Despite the fact that oil marketers are yet to reduce the price of aviation fuel, otherwise known as JET A1, airline operators said that a drop in the price of the commodity would make no impact on their operations because of the devaluation of naira.
One dollar now exchanges for N168 at the official market but trades at N208 at Bureau de Change (BCDs). The Central Bank of Nigeria (CBN), which devalued the naira by eight per cent last October, has been trying to narrow the gap at which the currency, hard hit by the drop in oil prices, trades on the interbank market through its regular interventions and is also trying to curb speculation.
Over the last year, the banking watchdog has burned through 20 per cent of its reserves, spending $28 million a day to defend the currency, which has been under unrelenting pressure from a lack of petro-dollars. By end-January, reserves stood at $34.28 billion While the Federal Government announced a cut of N10 in the price of Premium Motor Spirit (PMS), aviation fuel still sells for between N98 and N105 per litre, raising hopes that the price of the commodity might drop following the sharp decline in the price of oil.

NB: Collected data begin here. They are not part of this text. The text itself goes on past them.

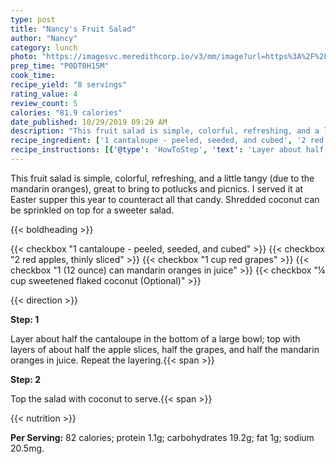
 ```yaml
---
type: post
title: "Nancy's Fruit Salad"
author: "Nancy"
category: lunch
photo: "https://imagesvc.meredithcorp.io/v3/mm/image?url=https%3A%2F%2Fimages.media-allrecipes.com%2Fuserphotos%2F826542.jpg"
prep_time: "P0DT0H15M"
cook_time: 
recipe_yield: "8 servings"
rating_value: 4
review_count: 5
calories: "81.9 calories"
date_published: 10/29/2019 09:29 AM
description: "This fruit salad is simple, colorful, refreshing, and a little tangy (due to the mandarin oranges), great to bring to potlucks and picnics. I served it at Easter supper this year to counteract all that candy. Shredded coconut can be sprinkled on top for a sweeter salad."
recipe_ingredient: ['1 cantaloupe - peeled, seeded, and cubed', '2 red apples, thinly sliced', '1 cup red grapes', '1 (12 ounce) can mandarin oranges in juice', '¼ cup sweetened flaked coconut']
recipe_instructions: [{'@type': 'HowToStep', 'text': 'Layer about half the cantaloupe in the bottom of a large bowl; top with layers of about half the apple slices, half the grapes, and half the mandarin oranges in juice. Repeat the layering.\n'}, {'@type': 'HowToStep', 'text': 'Top the salad with coconut to serve.\n'}]
---
```


This fruit salad is simple, colorful, refreshing, and a little tangy (due to the mandarin oranges), great to bring to potlucks and picnics. I served it at Easter supper this year to counteract all that candy. Shredded coconut can be sprinkled on top for a sweeter salad. 

{{< boldheading >}}

{{< checkbox "1  cantaloupe - peeled, seeded, and cubed" >}}
{{< checkbox "2  red apples, thinly sliced" >}}
{{< checkbox "1 cup red grapes" >}}
{{< checkbox "1 (12 ounce) can mandarin oranges in juice" >}}
{{< checkbox "¼ cup sweetened flaked coconut  (Optional)" >}}


{{< direction >}}

**Step: 1**

Layer about half the cantaloupe in the bottom of a large bowl; top with layers of about half the apple slices, half the grapes, and half the mandarin oranges in juice. Repeat the layering.{{< span >}}

**Step: 2**

Top the salad with coconut to serve.{{< span >}}

{{< nutrition >}}

**Per Serving:** 82 calories; protein 1.1g; carbohydrates 19.2g; fat 1g; sodium 20.5mg.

The global airline industry is expected to report a near $5 billion increase in profits this year to $25 billion, benefiting from cheaper fuel after crude oil prices slumped 60 percent since June last year. Now that the price of crude oil has sunk to a six-year low, petrol is much cheaper, but airfares and some home energy bills still seem head-scathingly high.
The cost of jet fuel, for example, has fallen a whopping 43 per cent on average worldwide from the price a year ago. On January 7, as North Sea oil prices hit a five-year low of $53 a barrel, British Finance Minister, George Osborne, tweeted: “Vital this is passed on to families at petrol pumps, through utility bills and air fares.”
In Nigeria, local and international fares remain unchanged, although the cost of aviation fuel has not gone down.